Текст:
================

Среди обычных маскарадных костюмов попадались и такие, которые обращали на себя внимание публики. К числу таких следует отнести: «Старый год и Новый год» (г. Докучаев с трехлетним ребенком), «Водяной и русалка» (гг. Сухонины), «Английская каретка» (гг. Шиллер), «Русская тройка» (гг. Долинин, Богачев, Царьков и m-me NN), «Елка и Демон». Циклисты отдали вчера дань и «злобе дня»: некоторые из велосипедистов вырядились «бурами» и «англичанами», другие изображали собою «мулов, зачинщиков бегства англичан при Гленкэ» (гг. Симагин и Заемщиков) и т. п. Наряду с изящными и оригинальными костюмами раскатывали по манежу и целые сооружения с большой претензией на остроумие и оригинальность. Такими претенциозными костюмами можно назвать «Цветочную беседку» (г. Райбль), «Кассу клуба циклистов «Москва» (г. Петцман), «Походную мастерскую гонки «Москва – Петербург» (г. Пашков).
Победили же «Английская каретка», «Каретка Красного Креста» и «Мулы»».
Кстати, здесь же обучали и искусству управления велосипедом. Среди учеников был престарелый Лев Толстой. Нельзя сказать, чтобы это искусство ему очень уж давалась. Особенно мешала одна дама, тоже из учащихся. Лев Николаевич сетовал: «У нее шляпа с перьями, и стоит мне взглянуть, как они колышутся, я чувствую – мой велосипед неотвратимо направляется к ней. Дама издает пронзительные крики и пытается от меня удрать, но – тщетно. Если я не успеваю соскочить с велосипеда, я неизбежно на нее налетаю и опрокидываю ее. Со мной это случалось уже несколько раз. Теперь я стараюсь посещать манеж в часы, когда, я надеюсь, ее там нет».
И, по обыкновению, делал философский вывод – дескать, почти неизбежен закон, по которому именно то, чего мы избегаем, нас, как правило, притягивает более всего.
Но особенную славу наш Манеж снискал как выставочный зал. В этом качестве он использовался еще задолго до советской власти.
В 1831 году здесь выставили модель чугунного моста через Москву-реку невиданной конструкции.
В 1852 году тут проходила сельскохозяйственная выставка, которую даже изобразили на гравюре под названием «Вид выставки сельских произведений в московском экзерциргаузе».
В 1862 году в Манеже проходила выставка одежды, утвари и ремесел народов, населяющих Россию.

================

[Сохранённые записи данных]
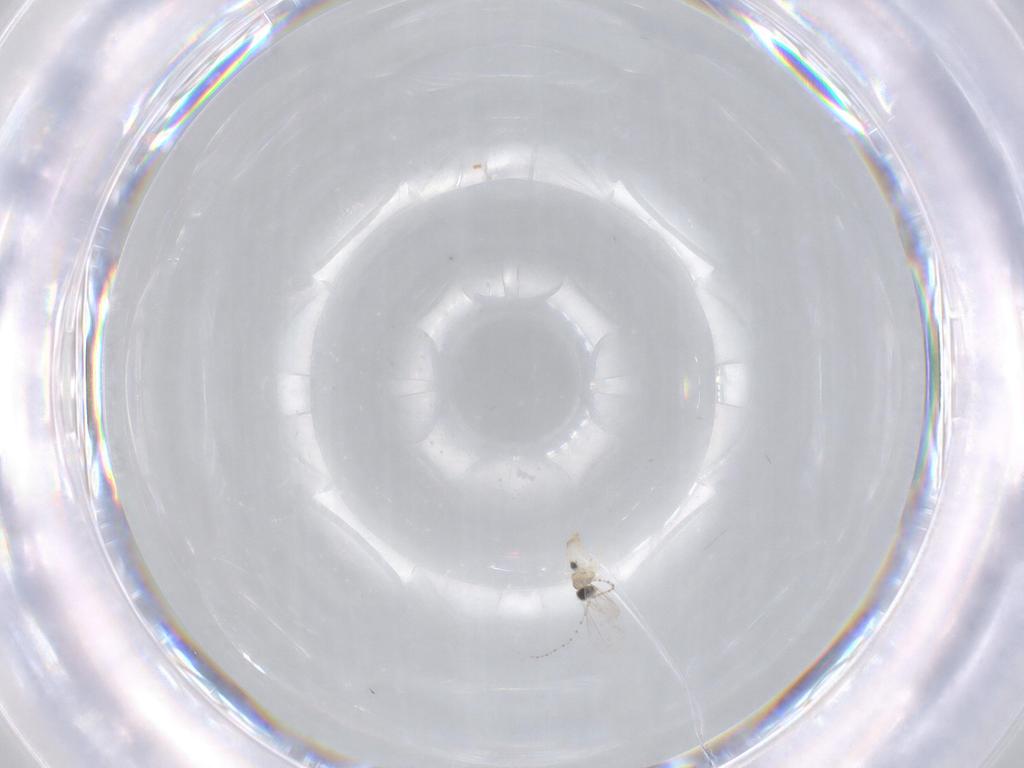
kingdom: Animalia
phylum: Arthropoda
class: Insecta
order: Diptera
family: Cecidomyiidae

================

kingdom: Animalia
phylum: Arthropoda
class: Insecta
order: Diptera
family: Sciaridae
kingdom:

================

Задание: Перепишите без изменений фрагмент текста о московском Манеже, который открывается словами «Но особенную славу» и завершается словами «Москву-реку невиданной конструкции.».

Поле для ответа:
Но особенную славу наш Манеж снискал как выставочный зал. В этом качестве он использовался еще задолго до советской власти.
В 1831 году здесь выставили модель чугунного моста через Москву-реку невиданной конструкции.